REV. ALFRED CONNETT, McLEANSVILLE.

We hear almost daily of young men and young women who would come here to school if they could only get a room where they could “batch.” I can only hear of one vacant house within two miles of the school, and that is engaged by two students who have not yet returned. Small buildings, say 12×20, one story, two rooms, can be built for about $100 each, and land bought at $6 to $10 per acre, possibly $20 for small tracts. By making some provision of this kind to accommodate students, we should at once draw in ten to twenty students, and these the very ones we most need to reach: namely, those who are preparing to teach, and to preach. Thus, the school would become more widely and more permanently useful. These buildings are needed immediately, or part of them. It is difficult, if not impossible, with their limited means, for the students to obtain board, with suitable accommodations. The white people do not wish to take in boarders, unless at high figures, and the colored people have, usually, but one room in their log houses.
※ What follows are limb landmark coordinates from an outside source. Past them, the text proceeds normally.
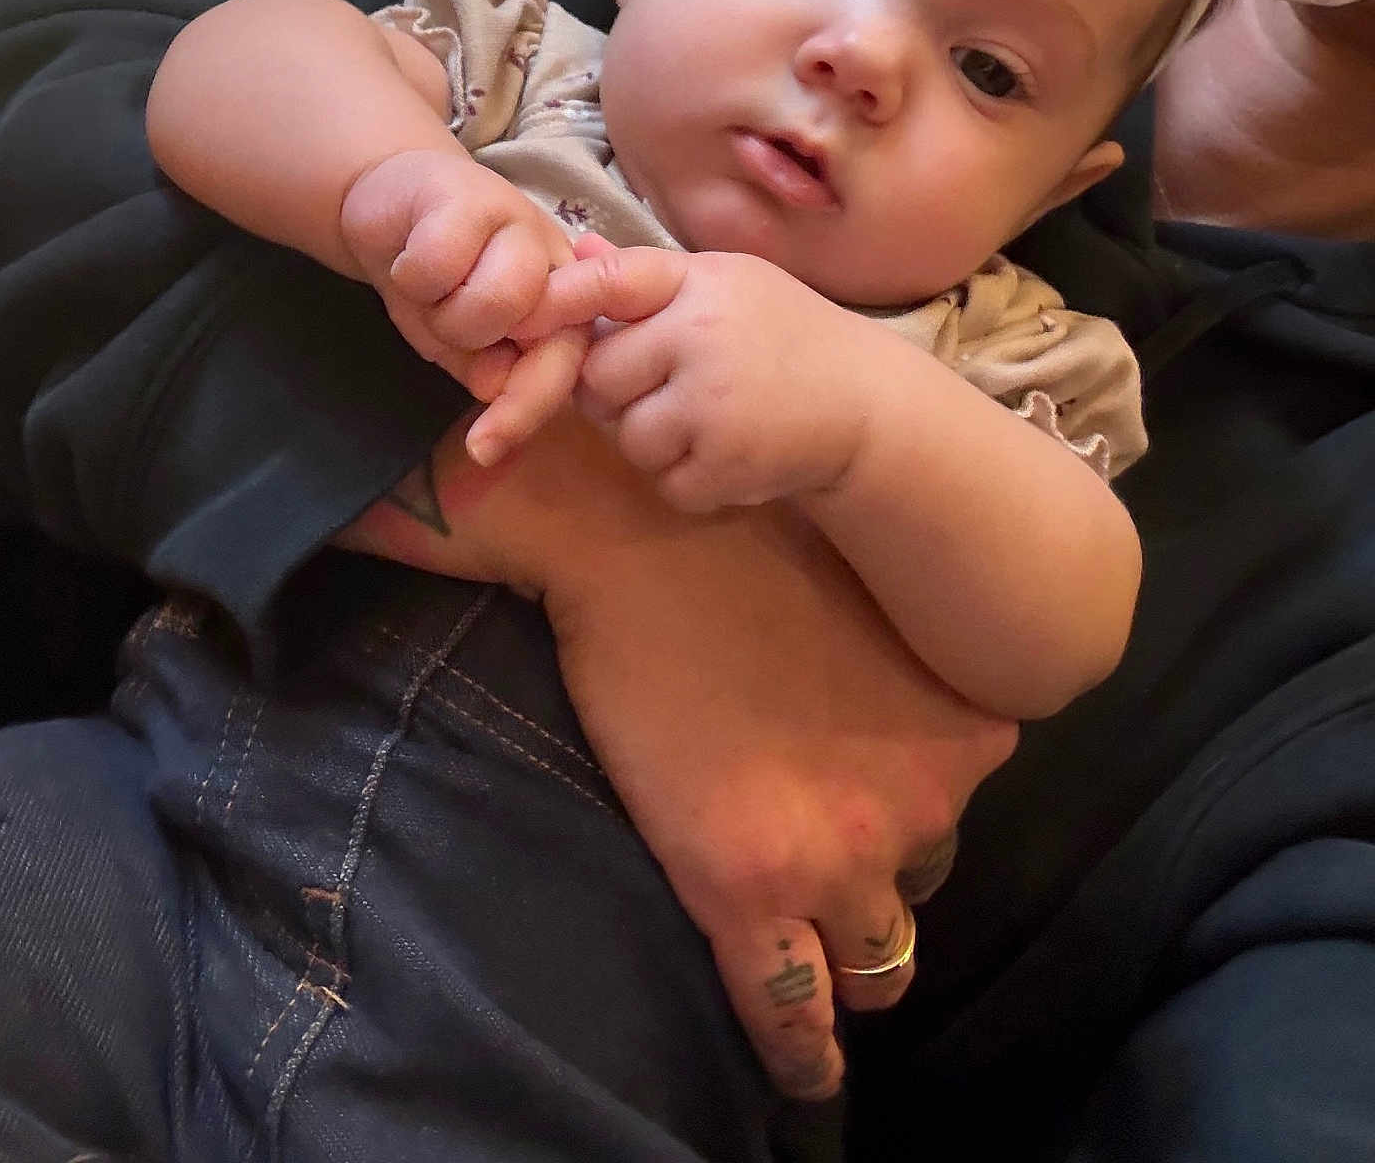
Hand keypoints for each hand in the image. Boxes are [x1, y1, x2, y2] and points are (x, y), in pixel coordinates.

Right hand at [340, 147, 587, 419]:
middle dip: (470, 342)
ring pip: (492, 301)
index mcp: (567, 306)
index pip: (565, 365)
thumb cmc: (441, 282)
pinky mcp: (474, 192)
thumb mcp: (464, 343)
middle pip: (535, 334)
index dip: (527, 407)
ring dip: (441, 309)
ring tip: (430, 285)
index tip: (484, 448)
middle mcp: (558, 261)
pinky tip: (409, 254)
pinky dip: (408, 273)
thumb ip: (489, 370)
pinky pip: (436, 264)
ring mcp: (521, 222)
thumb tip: (496, 388)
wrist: (393, 204)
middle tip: (442, 317)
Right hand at [340, 408, 1016, 1099]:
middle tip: (821, 845)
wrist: (644, 538)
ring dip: (852, 954)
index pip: (959, 805)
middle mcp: (922, 804)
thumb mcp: (878, 610)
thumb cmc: (749, 548)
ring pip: (877, 956)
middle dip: (881, 874)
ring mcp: (837, 856)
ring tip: (819, 963)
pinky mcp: (745, 889)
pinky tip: (808, 1071)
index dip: (910, 803)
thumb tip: (902, 725)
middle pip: (922, 877)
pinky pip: (792, 1008)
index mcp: (964, 732)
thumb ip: (913, 687)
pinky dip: (804, 1051)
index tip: (872, 801)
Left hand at [513, 238, 873, 510]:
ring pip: (627, 437)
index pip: (611, 282)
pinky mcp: (725, 465)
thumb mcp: (729, 284)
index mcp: (700, 284)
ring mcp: (712, 405)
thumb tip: (578, 249)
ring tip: (703, 421)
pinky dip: (685, 479)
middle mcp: (701, 338)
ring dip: (651, 441)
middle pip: (599, 377)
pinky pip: (664, 482)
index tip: (534, 317)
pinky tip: (725, 452)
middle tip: (661, 388)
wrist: (867, 402)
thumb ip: (650, 275)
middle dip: (617, 392)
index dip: (563, 301)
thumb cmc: (788, 334)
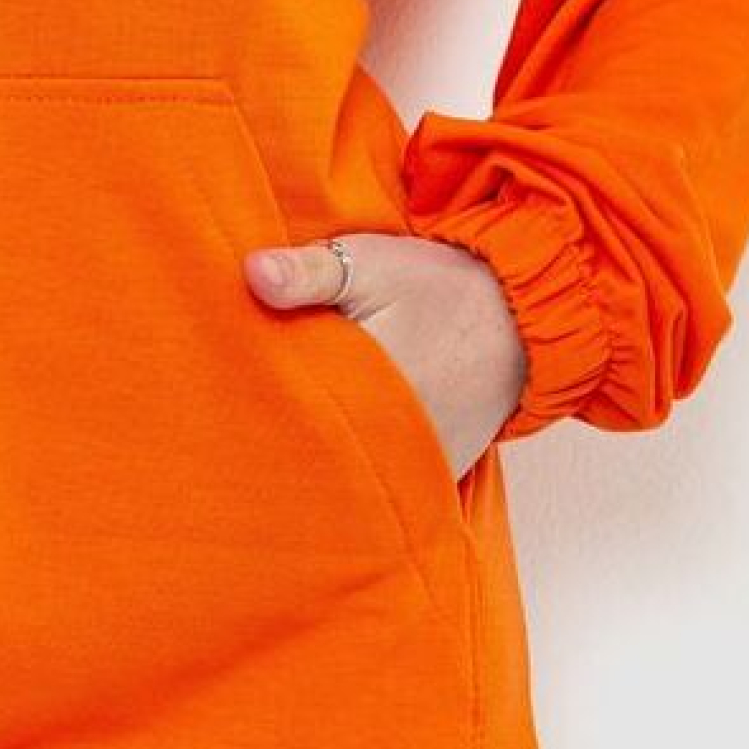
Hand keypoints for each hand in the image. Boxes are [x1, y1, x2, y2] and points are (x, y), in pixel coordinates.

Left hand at [243, 231, 527, 480]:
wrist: (521, 314)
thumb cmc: (437, 286)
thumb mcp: (369, 265)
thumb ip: (311, 274)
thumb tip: (253, 273)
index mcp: (370, 388)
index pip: (294, 414)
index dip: (257, 411)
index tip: (226, 407)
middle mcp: (397, 441)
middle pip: (320, 453)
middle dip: (284, 441)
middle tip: (243, 428)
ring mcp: (422, 464)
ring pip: (356, 474)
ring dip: (325, 460)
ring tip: (279, 448)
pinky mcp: (440, 472)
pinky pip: (392, 484)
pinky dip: (366, 470)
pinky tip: (338, 450)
Cannot some church, individual, or individuals, do a work for Christ in this way? If this, or something similar is not done, we shall let an important and precious opportunity slip through our fingers.


TALLADEGA, ALABAMA.

The Story of Ambrose Headen,

AS TOLD BY HIMSELF.

I am fifty-six years old; was born in Chatham Co., N. C.; was a slave forty-three years, sixteen years in North Carolina and twenty seven in Alabama. I have lived in this county forty years. My young master in North Carolina was four years older than myself; he had nine slaves, and I was the only male. He died just before I was sixteen. When I was thirteen I went to learn the carpenter’s trade. I was taken from my mother and sent away to nurse children when I was six. I served three years at the carpenter’s bench and at that time my master died, and I had to be sold to pay his debts.
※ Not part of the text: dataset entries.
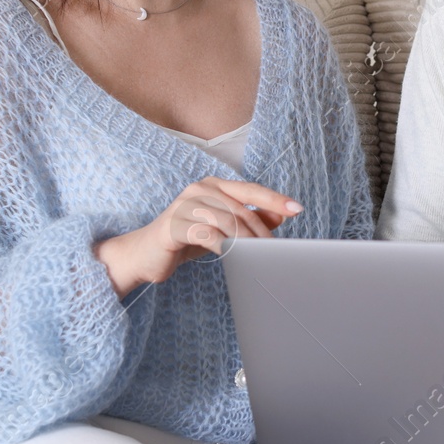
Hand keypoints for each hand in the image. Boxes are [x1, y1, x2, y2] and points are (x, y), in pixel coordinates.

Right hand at [94, 178, 301, 295]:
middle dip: (261, 232)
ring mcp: (185, 204)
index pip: (251, 190)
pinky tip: (233, 257)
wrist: (145, 255)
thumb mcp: (221, 228)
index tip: (298, 209)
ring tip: (257, 258)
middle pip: (241, 209)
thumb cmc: (187, 239)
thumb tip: (281, 214)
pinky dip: (224, 247)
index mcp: (214, 185)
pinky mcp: (174, 224)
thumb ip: (248, 218)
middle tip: (274, 252)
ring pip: (227, 222)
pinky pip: (207, 235)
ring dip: (246, 242)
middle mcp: (200, 189)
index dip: (275, 200)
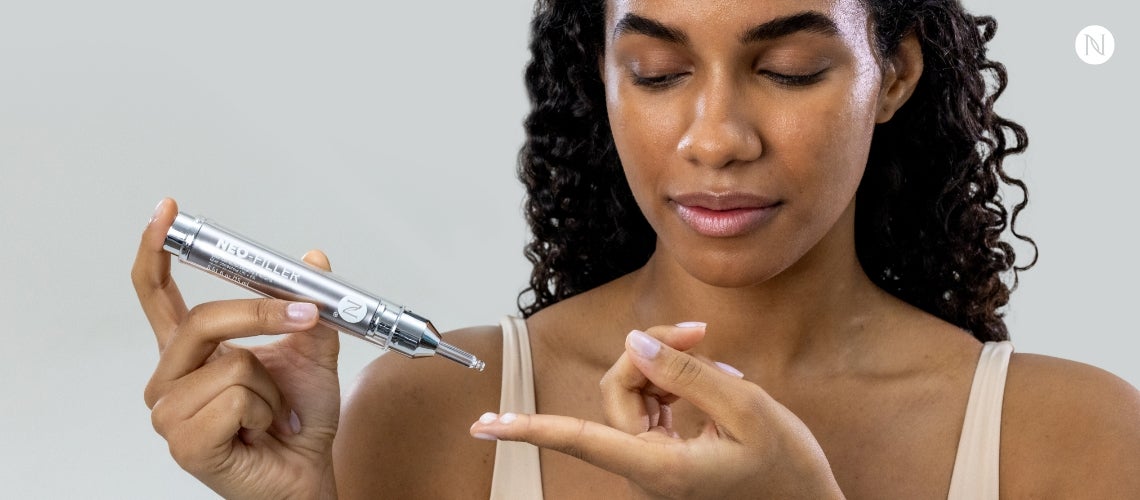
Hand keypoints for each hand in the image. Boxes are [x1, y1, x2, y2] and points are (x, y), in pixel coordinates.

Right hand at [134, 198, 340, 498]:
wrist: (307, 475)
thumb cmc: (299, 421)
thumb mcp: (314, 354)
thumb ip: (308, 308)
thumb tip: (314, 262)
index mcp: (191, 352)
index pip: (158, 294)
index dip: (157, 250)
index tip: (167, 213)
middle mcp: (171, 378)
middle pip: (203, 321)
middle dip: (263, 315)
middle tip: (306, 317)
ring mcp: (171, 412)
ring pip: (232, 364)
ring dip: (271, 388)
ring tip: (271, 412)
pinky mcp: (184, 443)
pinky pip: (234, 401)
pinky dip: (264, 413)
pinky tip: (259, 432)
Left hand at [469, 324, 843, 498]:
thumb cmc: (788, 473)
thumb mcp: (749, 410)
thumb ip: (689, 374)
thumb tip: (636, 344)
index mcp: (661, 468)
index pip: (582, 440)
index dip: (530, 428)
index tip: (485, 425)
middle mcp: (648, 469)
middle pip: (617, 393)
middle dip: (649, 353)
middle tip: (699, 332)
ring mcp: (656, 465)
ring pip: (633, 398)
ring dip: (666, 368)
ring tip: (712, 355)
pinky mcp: (667, 458)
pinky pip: (653, 409)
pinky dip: (676, 386)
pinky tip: (712, 381)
On the day appointed for the sale I went fourteen miles on foot, and alone, to the place where I was to be sold. On my way I tried to lay some plan to run away. A white woman said she would help me, and told me to go into a certain swamp and she would feed me and help me away, but I was afraid of the dogs and the men that would catch me. No one can tell my feelings on my way to the sale, but I knew I had to go. At the place of sale were 500 people come together to see me sold, and to buy me. I was the only one to be sold. I was on the block three hours while the men were bidding for me. Five of these men were speculators, and the rest were mostly people that lived in that region. While they were selling me there was a good deal of brandy drunk, and they offered me some as I was very tired standing; and I said, “No, sir, I have sorrow enough on me now without drinking that.” I was finally knocked off to a very bad man for $1,780. This man lived about thirteen miles from my old home, and when I knew that he was my master I burst into tears, heart-broken. The overseer took me behind the store and tried to stop me from crying, but I could not stop. At last, my new master said if any one would give for me as much as he had, he might have me, and a man from Alabama, who was out to North Carolina on a visit, said he would, and so I sold again to this man from Alabama, and after three months I was taken away from all my friends away down to Alabama. My new master proved to be a good man, a member of the Baptist Church, and I lived with him twenty-seven years until emancipation. One thing I forgot to tell you, and it made a deep impression on my mind: at the time I was being sold in North Carolina, a man in the crowd cried out with a loud voice, “Hell will boil and overflow at such work as this.” I never can forget that expression.

I was set free by two wills; the first one was burned, and so I was kept in slavery. Once, after I had been absent from home some time, my mistress, on my return, came rushing out to the gate and crying with a loud voice, “Oh, Ambrose, Ambrose! I had rather live in the smokiest cabin on the place, and had your master’s will done, than to be in the king’s palace,” but the will was burned and so it could not be done. The other will that set me free was made ten years before emancipation; but emancipation came before my master died, and so his will did me no good.